Le Candidat conservateur Karol Nawrocki a remporté l’élection présidentielle polonaise de dimanche 1er juin avec 50, 89% des voix contre le maire libéral de Varsovie, Rafal Trzaskowski. Le candidat nationaliste aura désormais en main tous les instruments pour ralentir l’action du gouvernement libéral et pro-UE dont il a annoncé la chute prochaine.
En Pologne, c’est un revers majeur pour le gouvernement du Premier ministre Donald Tusk, après la défaite du maire libéral de Varsovie, Rafal Trzaskowski face au conservateur Karol Nawrocki, arrivé en tête au second tour de l’élection présidentielle qui s’est déroulée ce dimanche 1 juin.
Selon les résultats officiels publiés lundi, Karol Nawrocki(indépendant) a obtenu 50,89% des suffrages, contre 49,11% pour son adversaire, Rafal Trzaskowski(Coalition civique, KO). Cette victoire assure la présence d’un président conservateur jusqu’à 2030 à la tête de l’État, prolongeant ainsi l’influence du PiS même après la perte du pouvoir parlementaire.
Le président conservateur sortant Andrzej Duda a félicité Karol Nawrocki sur les réseaux sociaux, remerciant également les polonais pour leur forte participation qui selon les instituts de sondage s’élevait à 72,8%. Cette victoire voit les ambitions de Donald Tusk menacées. En Pologne, le chef de l’État exerce une influence sur la politique étrangère et de défense. Il dispose également d’un pouvoir de veto au niveau législatif, qui ne peut être annulé que par une majorité des trois cinquièmes au parlement.
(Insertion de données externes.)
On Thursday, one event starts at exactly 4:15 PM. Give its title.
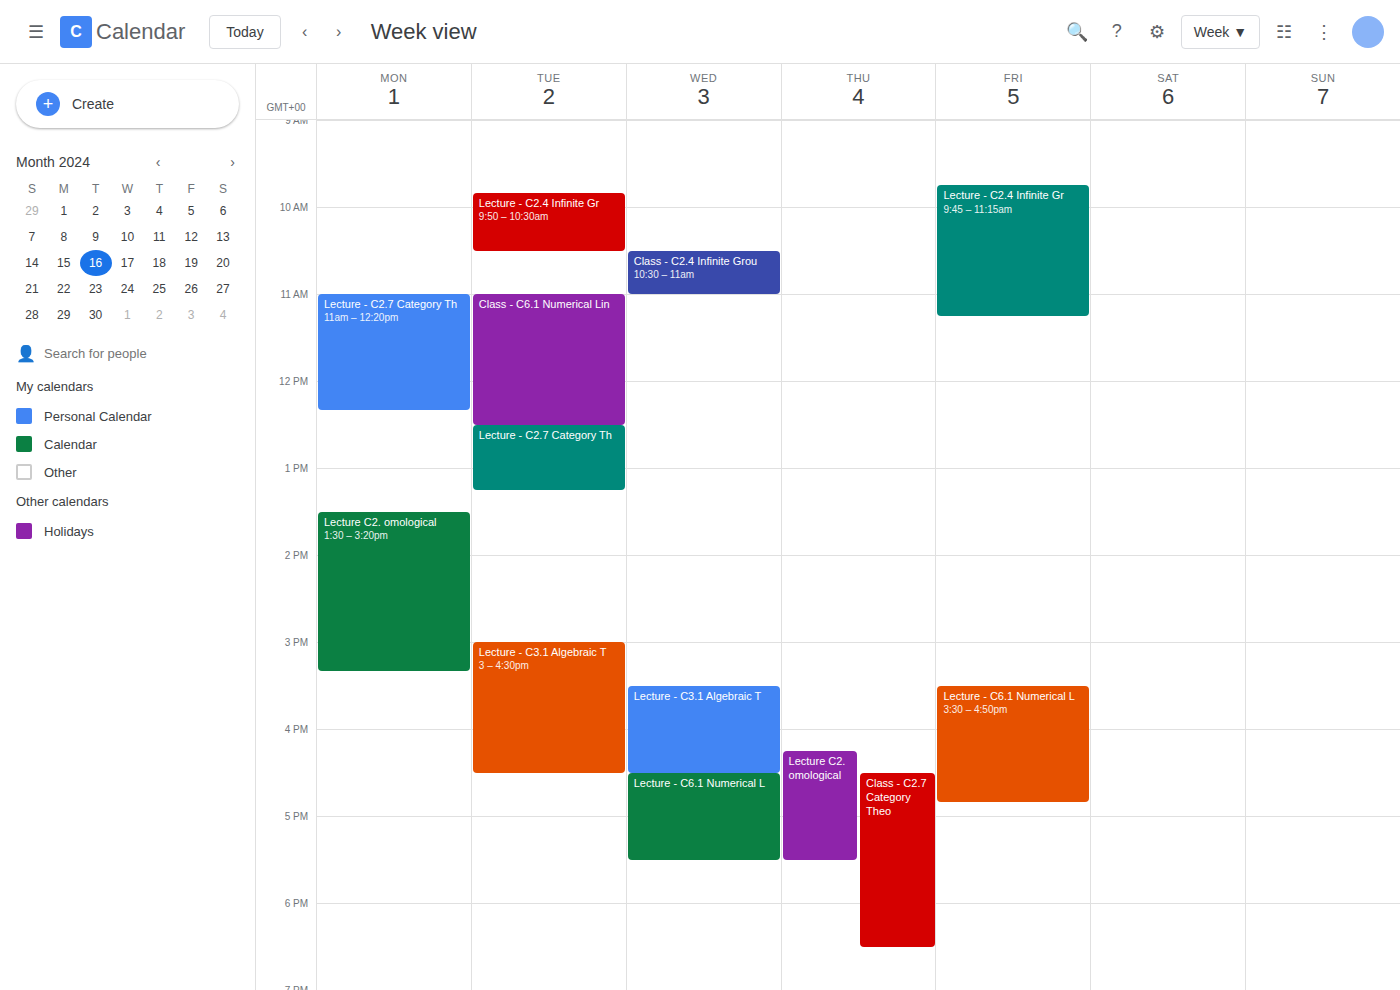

Avant la proclamation des résultats et devant ses partisans, Karol Nawrocki annonçait déjà les couleurs en affirmant que » cette nuit, nous allons gagner, nous gagnerons et sauverons la Pologne . Nous permettons pas que Donald Tusk ait le monopole du pouvoir ».
Cette défaite de Rafal Trzaskowski constitue un obstacle majeur pour Donald Tusk, son le gouvernement ne dispose pas d’une majorité suffisante au parlement pour annuler les vétos présidentiels. On imagine l’ampleur des conséquences de ces blocages pour les réformes judiciaires longtemps retardées et des lois pour le rétablissement de l’indépendance des médias. Pour plusieurs observateurs de la scène politique polonaise, la défaite du candidat Pro-UE, qui appartient au parti du Premier ministre, est un rejet du programme de l’exécutif actuel.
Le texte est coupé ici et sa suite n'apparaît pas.